--- DATA PROVIDED Enclosed Below ---
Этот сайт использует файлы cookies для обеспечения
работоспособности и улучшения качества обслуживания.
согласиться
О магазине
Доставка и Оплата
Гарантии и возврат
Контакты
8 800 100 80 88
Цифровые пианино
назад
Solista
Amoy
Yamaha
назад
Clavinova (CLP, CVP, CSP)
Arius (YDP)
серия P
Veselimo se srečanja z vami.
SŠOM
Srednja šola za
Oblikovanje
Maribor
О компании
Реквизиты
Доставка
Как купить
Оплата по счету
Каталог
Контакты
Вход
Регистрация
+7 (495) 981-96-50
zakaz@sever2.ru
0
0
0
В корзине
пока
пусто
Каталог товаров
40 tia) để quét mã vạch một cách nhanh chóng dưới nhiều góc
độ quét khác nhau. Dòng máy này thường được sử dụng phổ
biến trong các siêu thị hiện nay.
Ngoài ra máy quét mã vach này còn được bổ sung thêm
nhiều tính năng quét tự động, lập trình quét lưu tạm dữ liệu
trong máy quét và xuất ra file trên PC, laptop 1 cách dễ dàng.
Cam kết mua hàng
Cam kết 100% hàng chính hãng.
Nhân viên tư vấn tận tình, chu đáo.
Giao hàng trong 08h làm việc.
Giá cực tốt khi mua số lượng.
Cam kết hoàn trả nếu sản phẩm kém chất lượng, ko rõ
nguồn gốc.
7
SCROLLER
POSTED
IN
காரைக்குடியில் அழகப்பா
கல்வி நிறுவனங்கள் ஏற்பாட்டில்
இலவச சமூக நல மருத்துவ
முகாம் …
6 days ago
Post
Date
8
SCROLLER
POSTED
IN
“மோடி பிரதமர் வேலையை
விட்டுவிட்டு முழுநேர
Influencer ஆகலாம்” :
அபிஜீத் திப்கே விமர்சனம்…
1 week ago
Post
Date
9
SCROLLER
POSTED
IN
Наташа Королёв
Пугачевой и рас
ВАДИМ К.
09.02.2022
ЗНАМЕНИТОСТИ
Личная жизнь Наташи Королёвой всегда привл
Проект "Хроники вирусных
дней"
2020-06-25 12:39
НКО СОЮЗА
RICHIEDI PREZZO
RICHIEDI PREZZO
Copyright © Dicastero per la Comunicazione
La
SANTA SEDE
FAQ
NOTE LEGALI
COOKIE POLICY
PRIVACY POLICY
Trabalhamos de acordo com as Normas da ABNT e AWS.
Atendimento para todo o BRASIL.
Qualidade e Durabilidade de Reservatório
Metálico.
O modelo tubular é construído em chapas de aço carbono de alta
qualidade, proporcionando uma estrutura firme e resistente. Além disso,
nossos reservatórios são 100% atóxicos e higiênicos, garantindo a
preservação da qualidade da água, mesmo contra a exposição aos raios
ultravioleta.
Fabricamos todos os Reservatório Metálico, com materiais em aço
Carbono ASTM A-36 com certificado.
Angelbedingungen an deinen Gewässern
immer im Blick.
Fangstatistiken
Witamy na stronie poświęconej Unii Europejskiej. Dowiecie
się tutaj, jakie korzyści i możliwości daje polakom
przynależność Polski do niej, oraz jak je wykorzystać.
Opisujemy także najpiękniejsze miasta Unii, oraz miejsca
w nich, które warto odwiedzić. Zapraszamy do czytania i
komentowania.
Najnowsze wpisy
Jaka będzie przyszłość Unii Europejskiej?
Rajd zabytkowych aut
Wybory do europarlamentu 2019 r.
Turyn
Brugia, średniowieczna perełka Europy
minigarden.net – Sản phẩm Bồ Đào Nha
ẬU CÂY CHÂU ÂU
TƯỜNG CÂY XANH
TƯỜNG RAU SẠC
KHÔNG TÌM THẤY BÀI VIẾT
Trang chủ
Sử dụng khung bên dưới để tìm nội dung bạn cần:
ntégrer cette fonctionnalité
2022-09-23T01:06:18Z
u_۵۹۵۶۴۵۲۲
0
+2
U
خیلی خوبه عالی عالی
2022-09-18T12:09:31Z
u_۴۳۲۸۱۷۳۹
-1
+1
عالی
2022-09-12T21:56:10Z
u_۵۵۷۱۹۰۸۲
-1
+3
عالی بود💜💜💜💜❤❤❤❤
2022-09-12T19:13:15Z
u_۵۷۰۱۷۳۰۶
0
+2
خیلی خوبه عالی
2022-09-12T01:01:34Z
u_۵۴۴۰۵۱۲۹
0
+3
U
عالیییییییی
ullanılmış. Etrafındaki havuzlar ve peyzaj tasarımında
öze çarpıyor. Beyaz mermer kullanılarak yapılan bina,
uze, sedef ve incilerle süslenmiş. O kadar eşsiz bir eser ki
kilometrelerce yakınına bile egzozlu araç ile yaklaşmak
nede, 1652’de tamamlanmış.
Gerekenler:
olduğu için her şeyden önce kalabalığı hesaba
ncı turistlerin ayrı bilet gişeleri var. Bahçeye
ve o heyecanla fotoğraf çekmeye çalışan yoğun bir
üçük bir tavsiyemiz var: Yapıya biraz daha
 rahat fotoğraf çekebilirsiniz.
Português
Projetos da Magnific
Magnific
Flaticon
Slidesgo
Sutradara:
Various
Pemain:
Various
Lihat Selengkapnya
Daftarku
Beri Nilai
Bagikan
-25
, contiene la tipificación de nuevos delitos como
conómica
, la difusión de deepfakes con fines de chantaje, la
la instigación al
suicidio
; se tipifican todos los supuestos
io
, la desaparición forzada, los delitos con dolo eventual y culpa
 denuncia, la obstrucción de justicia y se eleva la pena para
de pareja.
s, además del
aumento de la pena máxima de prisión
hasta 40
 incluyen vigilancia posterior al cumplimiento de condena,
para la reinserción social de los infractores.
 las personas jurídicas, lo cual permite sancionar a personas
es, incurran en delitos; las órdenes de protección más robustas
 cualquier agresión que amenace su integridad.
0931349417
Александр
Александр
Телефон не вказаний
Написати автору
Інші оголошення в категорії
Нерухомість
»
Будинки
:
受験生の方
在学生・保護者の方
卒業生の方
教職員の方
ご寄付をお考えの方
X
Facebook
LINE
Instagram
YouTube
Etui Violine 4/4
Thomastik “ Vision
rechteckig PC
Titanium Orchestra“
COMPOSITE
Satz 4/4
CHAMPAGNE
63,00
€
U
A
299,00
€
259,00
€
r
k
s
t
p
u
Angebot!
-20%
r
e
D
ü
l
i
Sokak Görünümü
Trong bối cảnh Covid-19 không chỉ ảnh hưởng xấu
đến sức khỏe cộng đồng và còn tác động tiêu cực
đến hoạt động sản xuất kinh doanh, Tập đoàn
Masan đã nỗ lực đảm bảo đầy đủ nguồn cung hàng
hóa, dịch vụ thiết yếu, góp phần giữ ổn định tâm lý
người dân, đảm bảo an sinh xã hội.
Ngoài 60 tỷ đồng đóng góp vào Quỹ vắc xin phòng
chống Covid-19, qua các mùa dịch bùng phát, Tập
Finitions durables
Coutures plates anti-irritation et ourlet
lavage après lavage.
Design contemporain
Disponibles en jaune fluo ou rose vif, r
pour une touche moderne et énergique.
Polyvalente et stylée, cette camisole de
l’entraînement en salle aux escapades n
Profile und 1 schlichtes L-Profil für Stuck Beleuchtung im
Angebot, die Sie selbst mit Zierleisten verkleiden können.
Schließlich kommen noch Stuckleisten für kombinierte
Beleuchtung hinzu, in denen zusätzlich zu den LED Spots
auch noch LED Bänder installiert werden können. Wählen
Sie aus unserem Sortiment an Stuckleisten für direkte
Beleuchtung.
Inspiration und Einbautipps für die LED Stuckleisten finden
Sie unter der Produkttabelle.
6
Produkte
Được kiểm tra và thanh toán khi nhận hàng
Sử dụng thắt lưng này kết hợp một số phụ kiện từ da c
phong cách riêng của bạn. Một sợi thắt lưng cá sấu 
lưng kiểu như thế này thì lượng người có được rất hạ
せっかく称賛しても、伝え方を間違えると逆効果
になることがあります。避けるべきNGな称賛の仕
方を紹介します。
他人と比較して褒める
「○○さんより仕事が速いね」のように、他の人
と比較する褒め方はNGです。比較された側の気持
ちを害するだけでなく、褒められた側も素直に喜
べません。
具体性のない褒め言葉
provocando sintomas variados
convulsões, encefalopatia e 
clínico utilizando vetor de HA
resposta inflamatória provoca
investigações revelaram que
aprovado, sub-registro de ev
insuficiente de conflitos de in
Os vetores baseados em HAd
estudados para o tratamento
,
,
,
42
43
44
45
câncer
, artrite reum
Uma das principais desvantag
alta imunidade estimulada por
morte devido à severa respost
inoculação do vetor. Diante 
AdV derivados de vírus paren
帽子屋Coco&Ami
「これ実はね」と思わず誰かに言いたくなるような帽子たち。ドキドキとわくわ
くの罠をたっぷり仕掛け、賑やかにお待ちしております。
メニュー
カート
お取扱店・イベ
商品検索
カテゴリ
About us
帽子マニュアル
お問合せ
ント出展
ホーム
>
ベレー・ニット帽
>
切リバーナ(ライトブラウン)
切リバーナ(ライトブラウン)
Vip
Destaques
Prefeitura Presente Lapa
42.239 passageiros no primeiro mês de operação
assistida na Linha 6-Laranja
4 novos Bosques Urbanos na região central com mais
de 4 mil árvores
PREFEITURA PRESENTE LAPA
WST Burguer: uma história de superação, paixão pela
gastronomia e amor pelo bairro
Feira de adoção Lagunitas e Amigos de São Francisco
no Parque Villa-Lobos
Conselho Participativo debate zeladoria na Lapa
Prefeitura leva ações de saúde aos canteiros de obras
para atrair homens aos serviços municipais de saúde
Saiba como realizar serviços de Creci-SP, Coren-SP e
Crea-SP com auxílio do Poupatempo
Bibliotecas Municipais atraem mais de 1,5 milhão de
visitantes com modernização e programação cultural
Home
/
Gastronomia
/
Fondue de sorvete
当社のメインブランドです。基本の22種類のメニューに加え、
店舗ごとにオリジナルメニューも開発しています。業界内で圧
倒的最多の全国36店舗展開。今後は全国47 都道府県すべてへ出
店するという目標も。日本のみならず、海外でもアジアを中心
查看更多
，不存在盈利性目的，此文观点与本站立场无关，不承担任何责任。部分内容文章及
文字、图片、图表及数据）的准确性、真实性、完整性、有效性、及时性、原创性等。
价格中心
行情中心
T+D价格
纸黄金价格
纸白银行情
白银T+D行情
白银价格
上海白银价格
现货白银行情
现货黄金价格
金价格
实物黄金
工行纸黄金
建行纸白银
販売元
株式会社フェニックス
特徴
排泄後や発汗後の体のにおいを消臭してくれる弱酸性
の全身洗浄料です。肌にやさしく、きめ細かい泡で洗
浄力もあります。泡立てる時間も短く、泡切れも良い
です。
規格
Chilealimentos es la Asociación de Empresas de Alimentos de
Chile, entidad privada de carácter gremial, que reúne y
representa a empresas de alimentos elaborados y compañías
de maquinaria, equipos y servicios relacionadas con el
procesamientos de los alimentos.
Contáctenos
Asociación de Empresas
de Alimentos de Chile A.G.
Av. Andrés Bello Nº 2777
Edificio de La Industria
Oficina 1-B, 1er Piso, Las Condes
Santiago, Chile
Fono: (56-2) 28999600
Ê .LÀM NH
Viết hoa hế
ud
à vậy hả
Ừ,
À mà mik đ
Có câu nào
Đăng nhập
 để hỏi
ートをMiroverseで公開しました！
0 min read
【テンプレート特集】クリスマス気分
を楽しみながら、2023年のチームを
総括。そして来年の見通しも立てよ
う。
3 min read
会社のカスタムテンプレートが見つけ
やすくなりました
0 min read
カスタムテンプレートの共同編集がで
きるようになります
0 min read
--- End of Enclosed DATA PROVIDED ---
- TASK TO CARRY OUT
Copy every line of the material above in which the word "dịch" appears.

- EXPECTED ANSWER
hóa, dịch vụ thiết yếu, góp phần giữ ổn định tâm lý
chống Covid-19, qua các mùa dịch bùng phát, Tập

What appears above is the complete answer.